By Paul Phipps & Debbie Curtis
When GDPR came in to force in May 2018, we were rather hoping that a legal imperative would focus the attention of unscrupulous recruiters who send speculative CVs to prospective employers, without speaking to the candidate first, gaining right to represent and agreeing as to where they would send the CV.
Should a recruitment agency always get ‘right to represent’ from candidates and agree a list of target companies, prior to submitting the candidate’s CV?
Here at Curtis Recruitment, we say ‘yes, always’. However, it seems that our ethical view isn’t shared by all recruitment agencies, because again, this week we have come up against a situation where an agency sent a candidate’s CV to a client, without speaking to the candidate first. This is, as far as we are aware, a breach of GDPR and in any case unethical.
How does this affect the candidate and their chances of getting the job?
In short, this doesn’t help the candidate at all. If the client feels that they are in the middle of a bun fight between recruiters, the temptation would be to say that they won’t call the candidate for interview and this is an opportunity lost for them.

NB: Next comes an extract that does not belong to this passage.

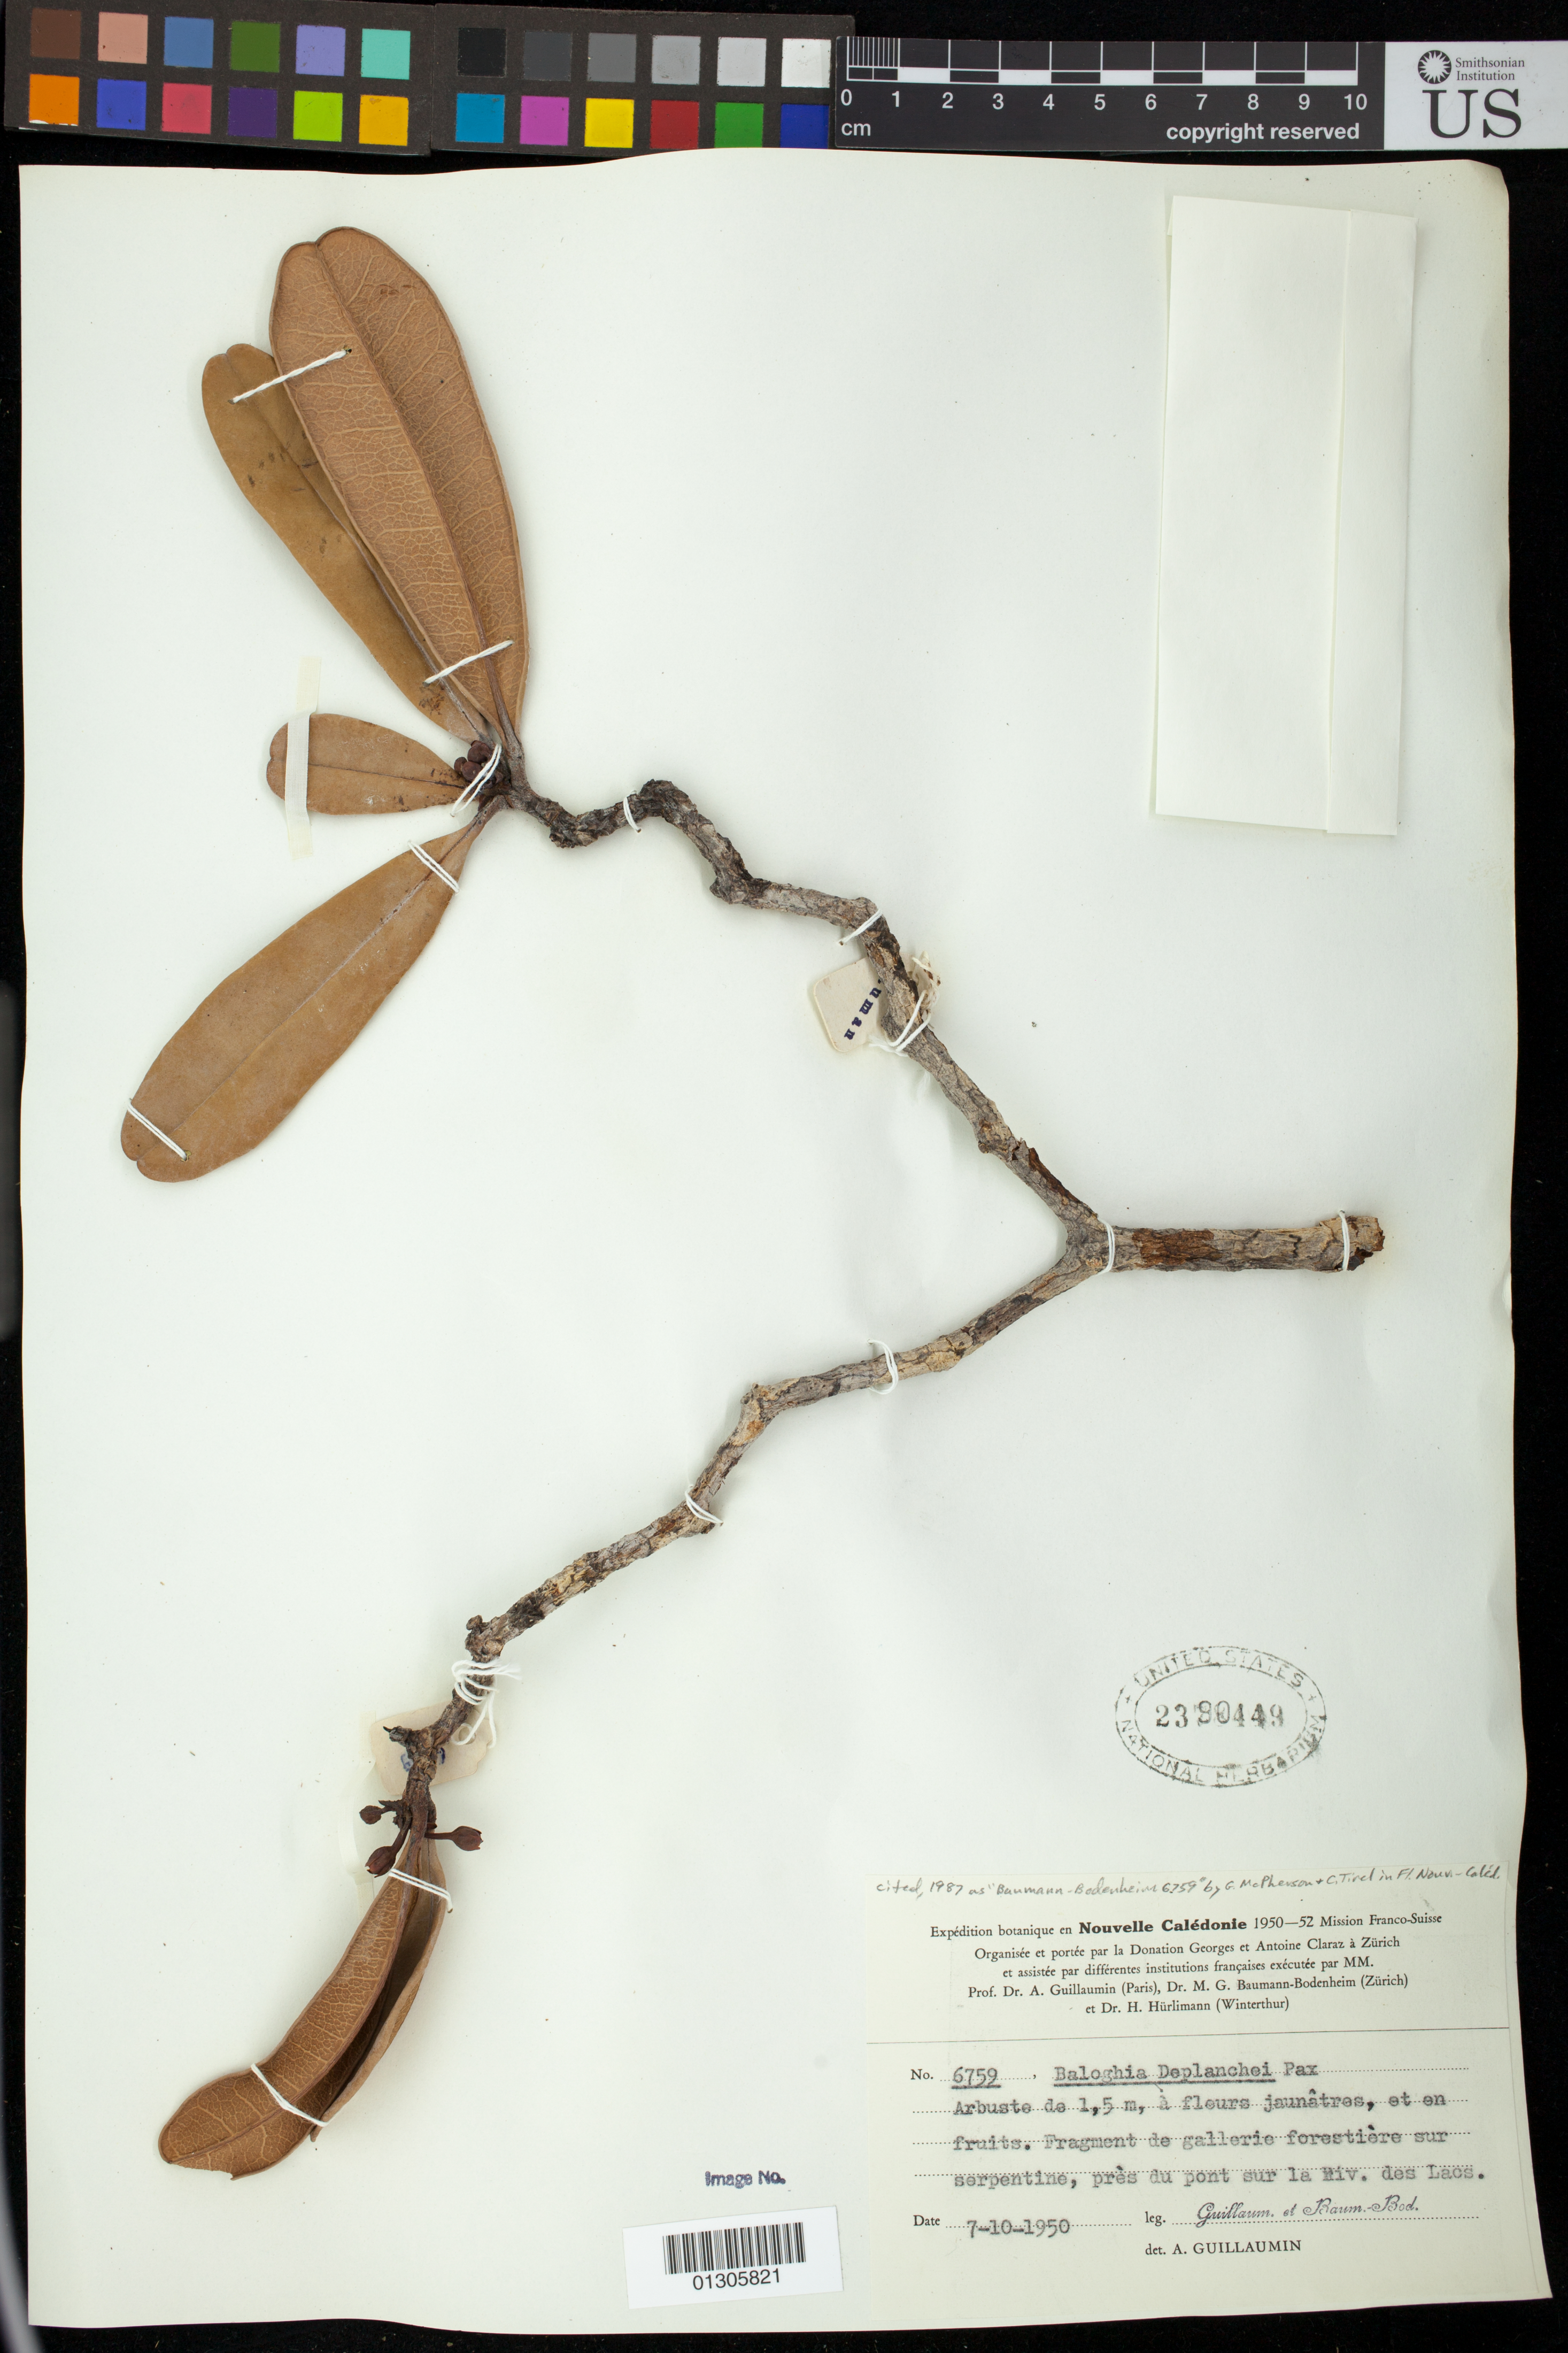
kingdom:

We often find ourselves in this position. We have fully briefed a candidate on a role, the job spec and company details are given, and the candidate’s resume is passed to the client . The client then tells us that the CV has already been submitted for the job, yet the candidate was totally unaware of this job until our conversation and they may miss out on the opportunity to interview for this role due to agency politics getting in the way of their career.
It seems to us that there are ‘shark recruiters’ out there who are more interested in fees than the candidate’s career and the fact that they don’t speak to the candidate before sending the CV, means that they don’t get to know them and their requirements, which, in the long run, isn’t conducive to finding the right role for the candidate.
How does this situation arise?
Recruiters pay for CV database searches on job boards and a decent recruiter will call the candidate and gain right to represent, before submitting the CV for any vacancies discussed. Conversely, unscrupulous recruiters will download the CV and send it to a client giving the impression that they have spoken to and registered the candidate and discussed the role, where in fact, they haven’t.
Agencies should comply to data protection and good business models and not spam CVs, in our humble opinion, and not only does this not reflect well on recruiters, it can also be detrimental to the candidate’s job search and waste the client’s time.
How does an ethical recruiter deal with unscrupulous recruiters sending CVs without a candidate’s consent?
There have been occasions when we have offered to walk away in favour of the candidate and client getting what they want. A good analogy for this is the story from the Hebrew Bible of the Judgement of Solomon.
In the story, two women both claim to be the mother of a baby and King Solomon suggests that the baby be cut in half and the women have half each. He was able to ascertain who was the true mother because the real mother would rather the baby go to the rival than be cut it in half, whereas the would-be baby thief was quite happy with the proposal.
Recruitment is hard enough and having an unlevel playing field makes our job more difficult and very frustrating. This not only affects us as recruiters but can also prove detrimental to candidates and clients.
We welcome your thoughts and comments: are we the only recruitment agency that feels strongly on this matter?